The Common Good and the Digital Commons
as Justification Registers in Digital Governance, Surveillance and Security
20-21 October 2016, University of Hull
Wilberforce Institute for the Study of Slavery and Emancipation (WISE)
Oriel Chambers, 27 High Street, Hull, HU1 1NE, UK
Keynote speaker: Professor Andrew Hoskins (University of Glasgow)
Interdisciplinary Research Professor in College of Social Sciences – Global Security
The controversial surveillance leaks of recent years have heightened the issue of the legitimacy, jurisdiction and ethical agency of leading democratic states and multinational corporations, and point to the emergence of new socio-political formations demanding transparency and the protection of privacy in cyberspace.
At the same time, intelligence and security agencies have attempted to justify the techniques employed in the defence of security and freedom.
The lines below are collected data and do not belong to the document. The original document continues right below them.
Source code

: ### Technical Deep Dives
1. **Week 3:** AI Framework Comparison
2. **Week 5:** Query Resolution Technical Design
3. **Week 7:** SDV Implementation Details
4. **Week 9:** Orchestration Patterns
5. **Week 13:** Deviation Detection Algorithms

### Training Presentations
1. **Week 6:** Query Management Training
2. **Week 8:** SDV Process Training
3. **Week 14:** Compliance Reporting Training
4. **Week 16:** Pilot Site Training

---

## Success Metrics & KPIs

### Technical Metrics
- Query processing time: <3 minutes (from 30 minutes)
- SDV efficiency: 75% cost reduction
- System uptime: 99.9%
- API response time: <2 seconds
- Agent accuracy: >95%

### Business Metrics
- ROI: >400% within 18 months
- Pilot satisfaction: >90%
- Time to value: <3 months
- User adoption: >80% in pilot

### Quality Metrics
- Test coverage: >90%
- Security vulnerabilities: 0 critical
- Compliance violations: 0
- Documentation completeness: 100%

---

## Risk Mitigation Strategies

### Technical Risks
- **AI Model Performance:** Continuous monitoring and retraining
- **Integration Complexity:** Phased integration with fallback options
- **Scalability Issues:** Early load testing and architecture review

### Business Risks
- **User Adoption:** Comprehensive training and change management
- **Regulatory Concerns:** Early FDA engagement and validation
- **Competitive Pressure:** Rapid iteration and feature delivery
Popular culture, digital everyday networked media and sharing platforms have also functioned as crucial sites of public contestation over the legitimacy of intelligence and security agencies, in their application of new surveillance and digital governance techniques.
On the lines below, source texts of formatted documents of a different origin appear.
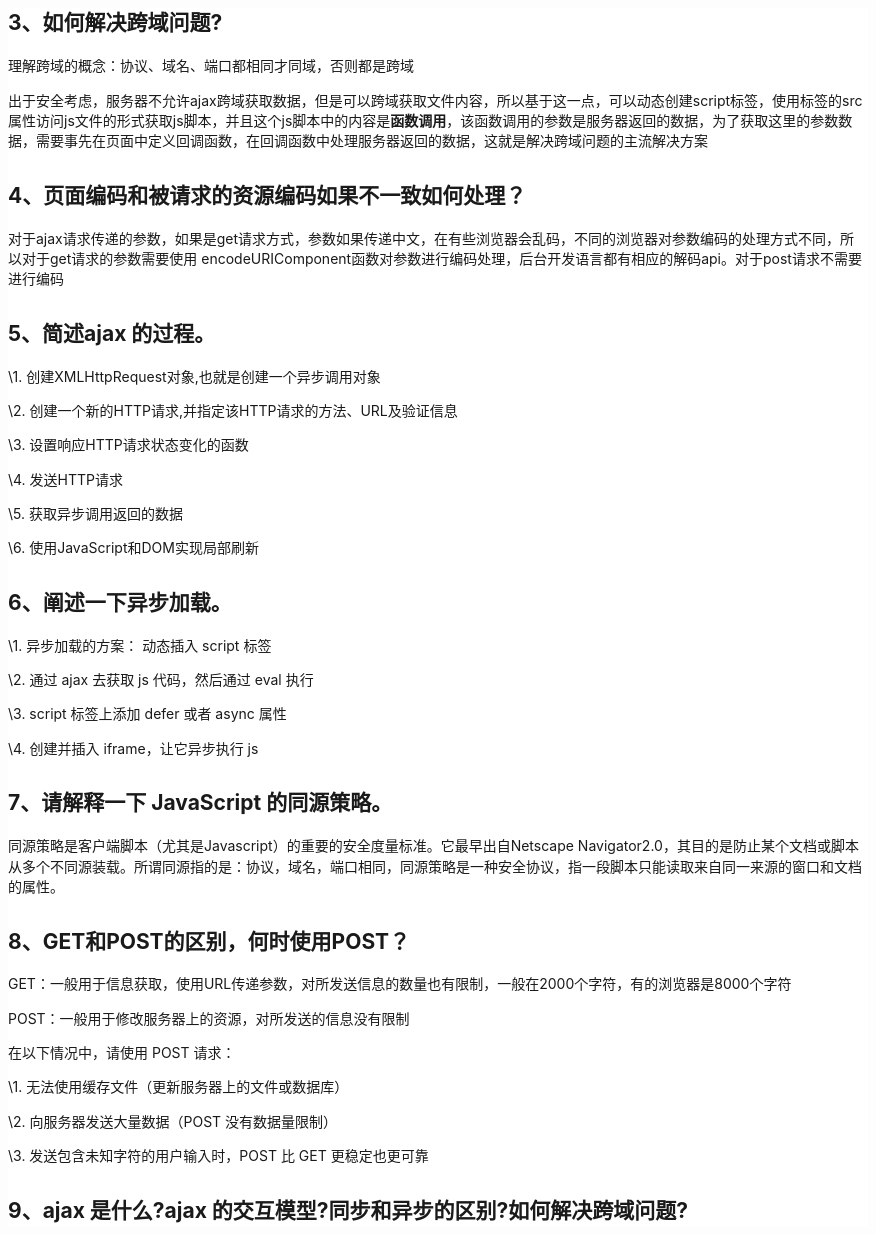 ## 3、如何解决跨域问题?

理解跨域的概念：协议、域名、端口都相同才同域，否则都是跨域

出于安全考虑，服务器不允许ajax跨域获取数据，但是可以跨域获取文件内容，所以基于这一点，可以动态创建script标签，使用标签的src属性访问js文件的形式获取js脚本，并且这个js脚本中的内容是**函数调用**，该函数调用的参数是服务器返回的数据，为了获取这里的参数数据，需要事先在页面中定义回调函数，在回调函数中处理服务器返回的数据，这就是解决跨域问题的主流解决方案

## 4、页面编码和被请求的资源编码如果不一致如何处理？

对于ajax请求传递的参数，如果是get请求方式，参数如果传递中文，在有些浏览器会乱码，不同的浏览器对参数编码的处理方式不同，所以对于get请求的参数需要使用 encodeURIComponent函数对参数进行编码处理，后台开发语言都有相应的解码api。对于post请求不需要进行编码

## 5、简述ajax 的过程。

\1. 创建XMLHttpRequest对象,也就是创建一个异步调用对象

\2. 创建一个新的HTTP请求,并指定该HTTP请求的方法、URL及验证信息

\3. 设置响应HTTP请求状态变化的函数

\4. 发送HTTP请求

\5. 获取异步调用返回的数据

\6. 使用JavaScript和DOM实现局部刷新

## 6、阐述一下异步加载。

\1. 异步加载的方案： 动态插入 script 标签

\2. 通过 ajax 去获取 js 代码，然后通过 eval 执行

\3. script 标签上添加 defer 或者 async 属性

\4. 创建并插入 iframe，让它异步执行 js

## 7、请解释一下 JavaScript 的同源策略。

同源策略是客户端脚本（尤其是Javascript）的重要的安全度量标准。它最早出自Netscape Navigator2.0，其目的是防止某个文档或脚本从多个不同源装载。所谓同源指的是：协议，域名，端口相同，同源策略是一种安全协议，指一段脚本只能读取来自同一来源的窗口和文档的属性。

## 8、GET和POST的区别，何时使用POST？

GET：一般用于信息获取，使用URL传递参数，对所发送信息的数量也有限制，一般在2000个字符，有的浏览器是8000个字符

POST：一般用于修改服务器上的资源，对所发送的信息没有限制

在以下情况中，请使用 POST 请求：

\1. 无法使用缓存文件（更新服务器上的文件或数据库）

\2. 向服务器发送大量数据（POST 没有数据量限制）

\3. 发送包含未知字符的用户输入时，POST 比 GET 更稳定也更可靠

## 9、ajax 是什么?ajax 的交互模型?同步和异步的区别?如何解决跨域问题?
This conference seeks to debate and find common ground between these seemingly divergent approaches to the cybersecurity dimension of digital governance. Particularly, the conference is set to debate the use of the common good and the digital commons as justification registers in cybersecurity and digital governance.
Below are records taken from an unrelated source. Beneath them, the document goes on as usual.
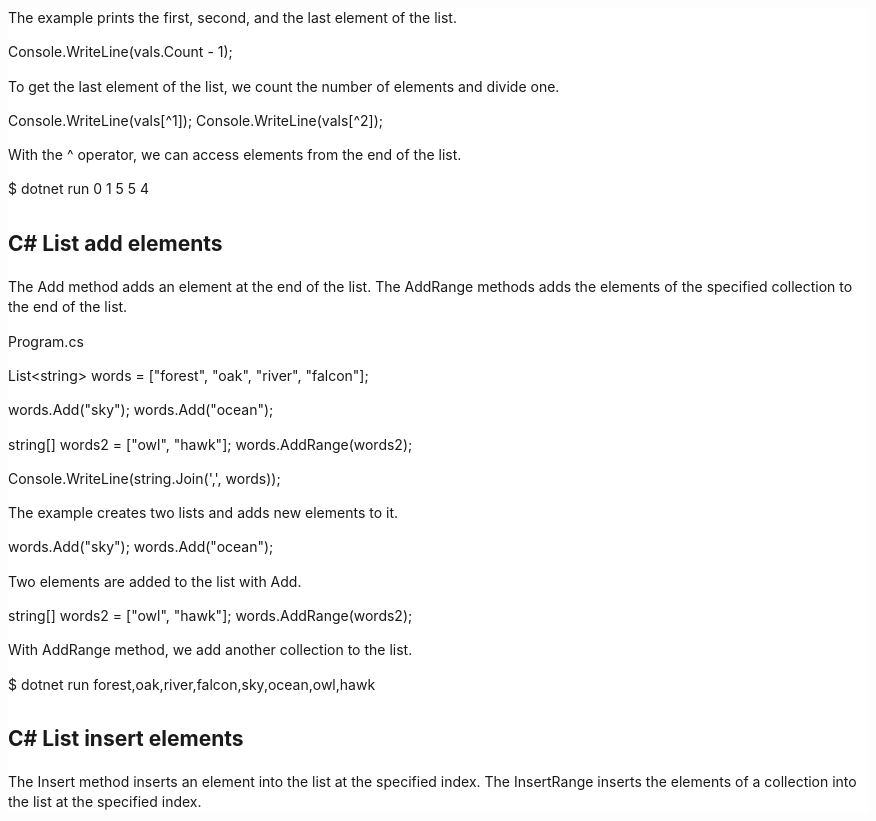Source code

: The example prints the first, second, and the last element of the list.

Console.WriteLine(vals.Count - 1);

To get the last element of the list, we count the number of elements and divide
one.

Console.WriteLine(vals[^1]);
Console.WriteLine(vals[^2]);

With the ^ operator, we can access elements from the end of the
list.

$ dotnet run
0
1
5
5
4

## C# List add elements

The Add method adds an element at the end of the list. The
AddRange methods adds the elements of the specified collection to
the end of the list.

Program.cs
  

List&lt;string&gt; words = ["forest", "oak", "river", "falcon"];

words.Add("sky");
words.Add("ocean");

string[] words2 = ["owl", "hawk"];
words.AddRange(words2);

Console.WriteLine(string.Join(',', words));

The example creates two lists and adds new elements to it.

words.Add("sky");
words.Add("ocean");

Two elements are added to the list with Add.

string[] words2 = ["owl", "hawk"];
words.AddRange(words2);

With AddRange method, we add another collection to the list.

$ dotnet run
forest,oak,river,falcon,sky,ocean,owl,hawk

## C# List insert elements

The Insert method inserts an element into the list at the specified
index. The InsertRange inserts the elements of a collection into
the list at the specified index.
The specific themes we are interested in are:
1. Governance of the digital commons. Models of ownership and control: securing, democratising and owning network governance
2. Implications of differing conceptions of governance for ethics and rights discourses in cyber security
3. The ethics of hacktivism and cyber attack
4. The impact of online radicalization, the war on terror and securitization discourses on the ethics of cybersecurity and digital governance
5. Legitimacy, legality and democratic accountability in a time of emergency
6. Privacy as a right in a surveillance society
7. Cyberwar as concept and reality
8. Vernacular and cultural conceptions of the common good in cyberspace
9. Arriving at the common good: deliberative practices, culture, media, official discourses.
10. ‘Common good’ as moral justification and its application to compliance in cybersecurity.
11. Can focus on a ‘commons-oriented paradigm’ solve the problem of addressing securitization employed to sustain a capitalist order in crisis?
This international conference is part of the ESRC project ‘The Common Good: Ethics and Rights in Cybersecurity’, which seeks to contribute to important debates surrounding the common good in political philosophy and social policy in the area of digital governance and cybersecurity.